### Texto de la página
◇ ◇ ◇
No existe vacuna que pueda evitarlo. Y si alguien la desarrollara -tal vez haya algún loco haciendo alguna prueba por ahí- es posible que nadie intentara probarla. Es que la enfermedad en cuestión es tan poco molesta para sí mismo que quien la padece rara vez lo percibe. Sin embargo, pone muchas vidas en riesgo. Porque ese estado de ánimo en que no se siente nada, ni afecto, ni apego, ni repugnancia siquiera hacia la otra persona, es tan grave como cualquiera de los males de los que se ocupan las organizaciones mundiales vinculadas al cuidado de la salud. La indiferencia se contagia. Su cura es difícil.

¿Que la indiferencia no es una enfermedad? Claramente, lo es. La tercera acepción de "enfermedad" en el diccionario de la Real Academia Española dice: "anormalidad dañosa en el funcionamiento de una institución, colectividad, etcétera".

La indiferencia daña. Un pequeño test servirá para probar el diagnóstico, un simple juego de imaginación que exponga el problema de una comunidad pequeña en un pueblo alejado. Por ejemplo, cuatro o cinco familias que lleven tres meses sin servicio de telefonía fija en Tudcum, departamento Iglesia. Problema pequeño, pensará el lector: pocas familias, lugar remoto de la geografía provincial, hoy están los celulares que han reemplazado en buena medida a los teléfonos comunes. Habrá decenas de argumentos en esta misma línea.
◇ ◇ ◇
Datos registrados
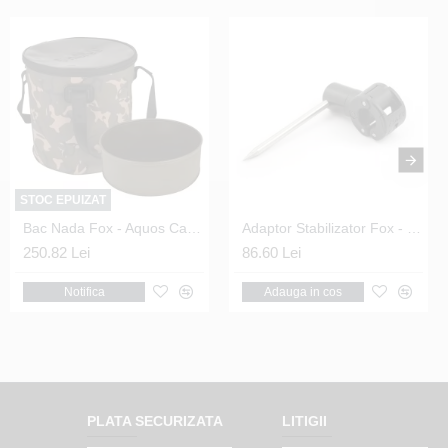
STOC EPUIZAT
Bac Nada Fox - Aquos Camo Bucket Insert 12 L
Adaptor Stabilizator Fox - Black Label QR Stabiliser
250.82 Lei
86.60 Lei
Notifica
Adauga in cos
PLATA SECURIZATA
LITIGII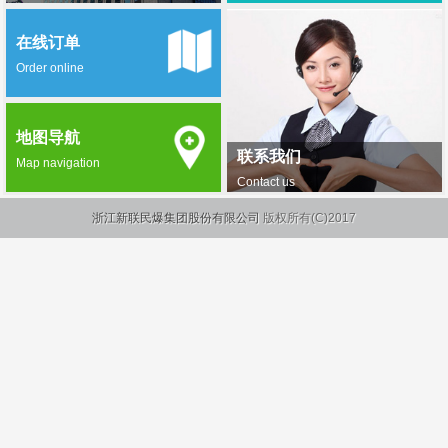
在线订单
Order online
地图导航
联系我们
Map navigation
Contact us
浙江新联民爆集团股份有限公司
版权所有(C)2017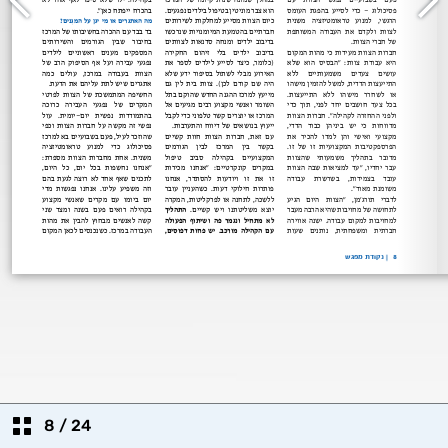
8
/
24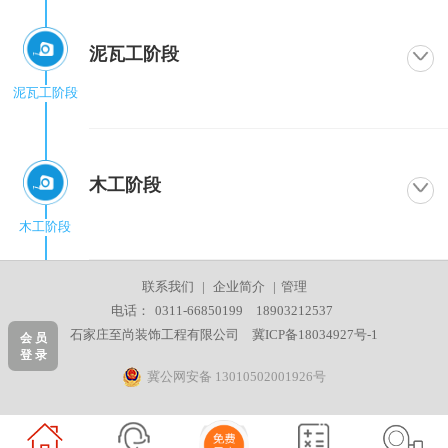
泥瓦工阶段
泥瓦工阶段
木工阶段
木工阶段
联系我们
|
企业简介
|
管理
电话：
0311-66850199
18903212537
石家庄至尚装饰工程有限公司
冀ICP备18034927号-1
会 员
登 录
冀公网安备 13010502001926号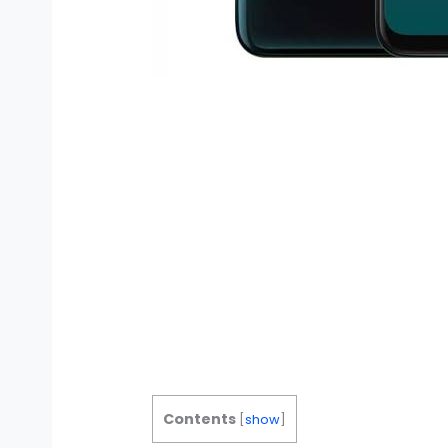
Contents
[
show
]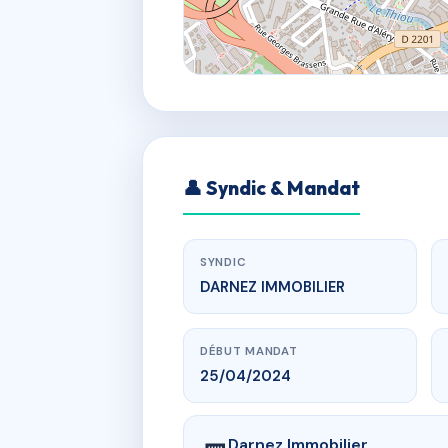
👤 Syndic & Mandat
SYNDIC
DARNEZ IMMOBILIER
DÉBUT MANDAT
25/04/2024
Darnez Immobilier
◇ ◇ ◇
### Ejercicios
A: Responde a estas preguntas según el texto sobre la indiferencia:
(i) ¿Qué dice que no existe para evitar la enfermedad?
(ii) ¿En qué departamento se encuentra Tudcum?
(iii) ¿Cuánto tiempo llevan las familias del ejemplo sin servicio de telefonía fija?
B: ¿Concuerdan estas afirmaciones con el texto sobre la indiferencia? Responde sí o no y cita las palabras que lo deciden.
(i) Quien padece la indiferencia suele darse cuenta de ello.
(ii) La indiferencia es contagiosa.
(iii) Se cita la primera acepción de "enfermedad" del diccionario de la Real Academia Española.
C: ¿Puedes continuar el texto sobre la indiferencia a partir de su última oración?

### Respuestas
A:
(i) Una vacuna.
(ii) En el departamento Iglesia.
(iii) Tres meses.

B:
(i) No: "quien la padece rara vez lo percibe".
(ii) Sí: "La indiferencia se contagia."
(iii) No: "La tercera acepción de "enfermedad" en el diccionario de la Real Academia Española".

C:
Tan pequeño podría parecer el ejemplo escogido que, a esta altura del texto, el lector estará cuestionándose haberle dedicado tiempo a esta lectura. Porque cuatro o cinco familias sin teléfono, en un sitio que muchos no conocen ni siquiera por fotografía, resulta poca cosa. Salvo por un detalle, no menor: el ejemplo no es una ficción. Es cierto que hay familias en Tudcum sin el servicio de telefonía desde hace tres meses. Nadie reparó la línea dañada. Nadie reparó en ellos. Es tan sólo un caso, de muchísimos. Y la prueba cabal de una verdadera epidemia.